#### EXERCISE MATERIALS:
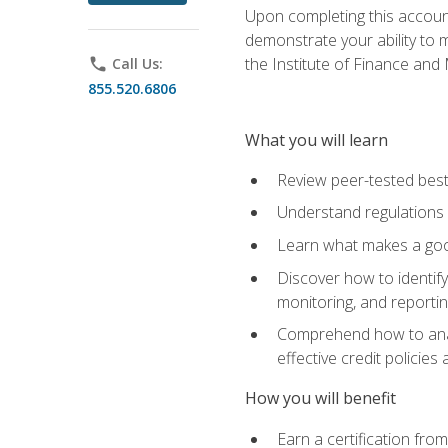
Upon completing this account
demonstrate your ability to
the Institute of Finance an
phone
Call Us:
855.520.6806
What you will learn
Review peer-tested best
Understand regulations 
Learn what makes a goo
Discover how to identify
monitoring, and reporti
Comprehend how to analyz
effective credit policie
How you will benefit
Earn a certification fro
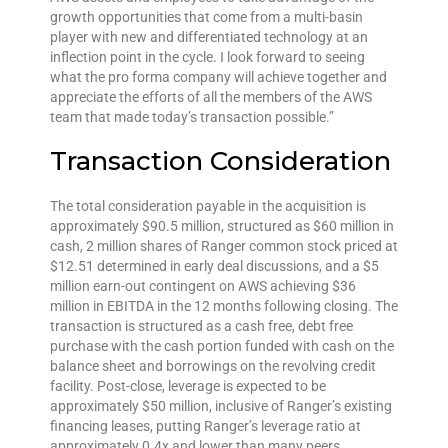
growth opportunities that come from a multi-basin
player with new and differentiated technology at an
inflection point in the cycle. I look forward to seeing
what the pro forma company will achieve together and
appreciate the efforts of all the members of the AWS
team that made today’s transaction possible.”
Transaction Consideration
The total consideration payable in the acquisition is
approximately $90.5 million, structured as $60 million in
cash, 2 million shares of Ranger common stock priced at
$12.51 determined in early deal discussions, and a $5
million earn-out contingent on AWS achieving $36
million in EBITDA in the 12 months following closing. The
transaction is structured as a cash free, debt free
purchase with the cash portion funded with cash on the
balance sheet and borrowings on the revolving credit
facility. Post-close, leverage is expected to be
approximately $50 million, inclusive of Ranger’s existing
financing leases, putting Ranger’s leverage ratio at
approximately 0.4x and lower than many peers.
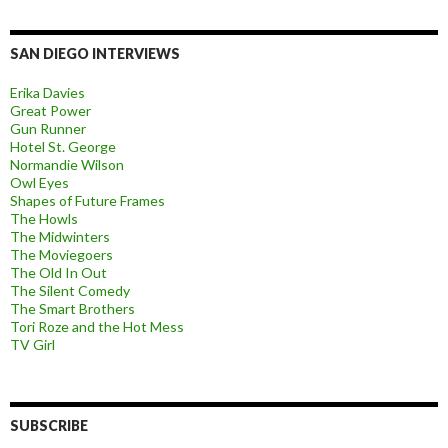
SAN DIEGO INTERVIEWS
Erika Davies
Great Power
Gun Runner
Hotel St. George
Normandie Wilson
Owl Eyes
Shapes of Future Frames
The Howls
The Midwinters
The Moviegoers
The Old In Out
The Silent Comedy
The Smart Brothers
Tori Roze and the Hot Mess
TV Girl
SUBSCRIBE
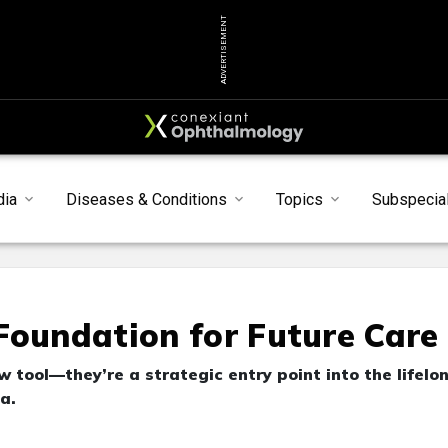
ADVERTISEMENT
dia
Diseases & Conditions
Topics
Subspecial
Foundation for Future Care
 tool—they’re a strategic entry point into the lifelo
a.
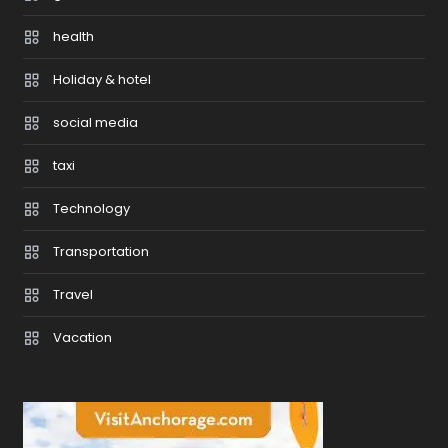
health
Holiday & hotel
social media
taxi
Technology
Transportation
Travel
Vacation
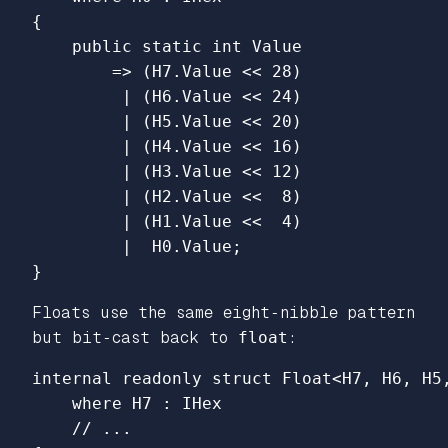
{
public
static
int
Value
=>
(
H7
.
Value
<<
28
)
|
(
H6
.
Value
<<
24
)
|
(
H5
.
Value
<<
20
)
|
(
H4
.
Value
<<
16
)
|
(
H3
.
Value
<<
12
)
|
(
H2
.
Value
<<
8
)
|
(
H1
.
Value
<<
4
)
|
H0
.
Value
;
}
Floats use the same eight‑nibble pattern
but bit‑cast back to
float
:
internal
readonly
struct
Float
<
H7
,
H6
,
H5
where
H7
:
IHex
// ...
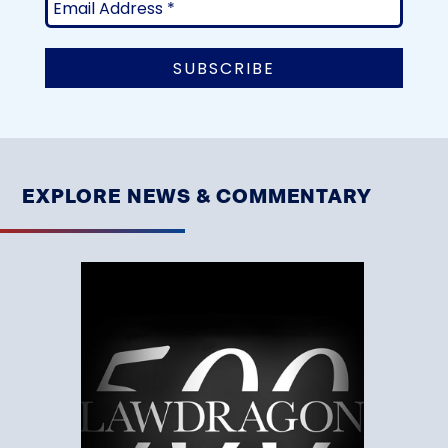
EXPLORE NEWS & COMMENTARY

#### TASK TO COMPLETE:
Find each line in the material above containing the word "that", and copy those lines out in full.

#### TASK ANSWER:
growth opportunities that come from a multi-basin
team that made today’s transaction possible.”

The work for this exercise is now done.